R spdadd(%default|[-_a-z0-9]+):
Template for adding SPD entries. Different templates can be used.
Keys for replacement are of the form `___setkey_name___', with names
found in
setkey(8).
The built in template is named `%default'.
R sadadd(%default|[-_a-z0-9]+):
Template for adding SAD entries. Different templates can be used.
Keys for replacement are of the form `___setkey_name___', with names
found in
setkey(8).
The built in template is named `%default'.
R remote(%default|[-_a-z0-9]+):
Template for adding 'remote' entries to the generated
R racoon.conf(5).
Different templates can be used. Keys for replacement are
of the form `___setkey_name___', with names found in
setkey(8).
The built in template is named `%default'.

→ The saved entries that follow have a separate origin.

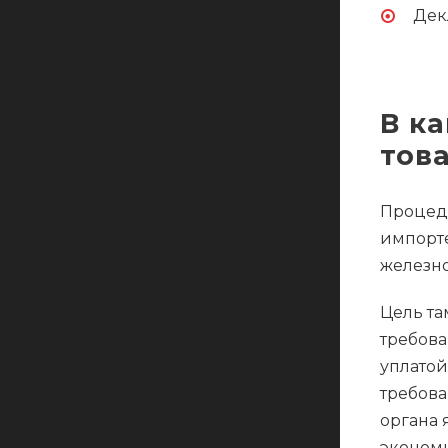
Дек
В к
тов
Процеду
импорте
железно
Цель та
требова
уплатой
требова
органа 
экономи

R sainfo(%default|[-_a-z0-9]+):
Template for adding 'sainfo' entries to the generated
racoon.conf(5).
Different templates can be used.
Keys for replacement are of the form `___setkey_name___', with names
found in
setkey(8).
The built in template is named `%default'.
R racooninit:
Template for adding your own section to the start of the generated
racoon.conf(5).
EXAMPLES
Example of a simple configuration using PSK authentication.
#
# Configuration file for racoon-tool
#
# See racoon-tool.conf(5) for details
#
#
# Simple PSK - authentication defaults to pre_shared_key
#
connection(bacckdoor-doormat):
src_range: 192.168.223.1/32
dst_range: 192.168.200.0/24
src_ip: 172.31.1.1
dst_ip: 10.0.0.1
admin_status: enabled
compression: no
lifetime: time 20 min
authentication_algorithm: hmac_sha1
encryption_algorithm: 3des
peer(10.0.0.1):
verify_cert: on
passive: off
verify_identifier: off
lifetime: time 60 min
hash_algorithm[0]: sha1
encryption_algorithm[0]: 3des
Example of a complex configuration with multple networks betweenthe
same endpoints, as well as use of `%default' for common settings.
#
# Configuration file for racoon-tool
#
global:
log: notify
# default settings to save typing
peer(%default):
certificate_type: x509 blurke-ipsec.crt blurke-ipsec.key
my_identifier: fqdn blurke.bar.com
lifetime: time 60 min
verify_identifier: on
verify_cert: on
hash_algorithm[0]: sha1
encryption_algorithm[0]: 3des
authentication_method[0]: rsasig
connection(%default):
authentication_algorithm: hmac_sha1
encryption_algorithm: 3des
src_ip: 172.31.1.1
lifetime: time 20 min
# Connection to work
peer(10.0.0.1):
peers_identifier: fqdn blue.sky.com
connection(blurke-blue-sky-work):
src_range: 192.168.203.1/32
dst_range: 172.16.0.0/24
dst_ip: 10.0.0.1
admin_status: enabled
# Connection to telehoused servers
connection(blurke-mail):
src_range: 192.168.203.0/24
dst_range: 172.20.1.1
dst_ip: 10.100.0.1
encryption_algorithm: blowfish
compression: on
admin_status: yes
peer(10.100.0.1):
peers_identifier: fqdn mail.bar.com
connection(blurke-web1):
src_range: 192.168.203.0/24
dst_range: 172.20.1.23
dst_ip: 10.100.0.1
encryption_algorithm: blowfish
admin_status: yes
connection(blurke-web2):
src_range: 192.168.203.0/24
dst_range: 172.20.1.24
dst_ip: 10.100.0.1
encryption_algorithm: blowfish
admin_status: yes
# Test connection to Free S/WAN
connection(blurke-freeswan):
src_range: 192.168.203.0/24
dst_range: 172.17.100.0/24
dst_ip: 172.30.1.1
admin_status: yes
peer(172.30.1.1):
peers_identifier: fqdn banshee
FILES
/etc/racoon/racoon-tool.conf
The file that this man page describes.
/var/lib/racoon/racoon.conf
The generated racoon.conf.
SEE ALSO
BUGS
This man page is by no means complete.
AUTHOR
This manual page was written by Matthew Grant <grantma@anathoth.gen.nz>
for the Debian GNU/Linux system (but may be used by others).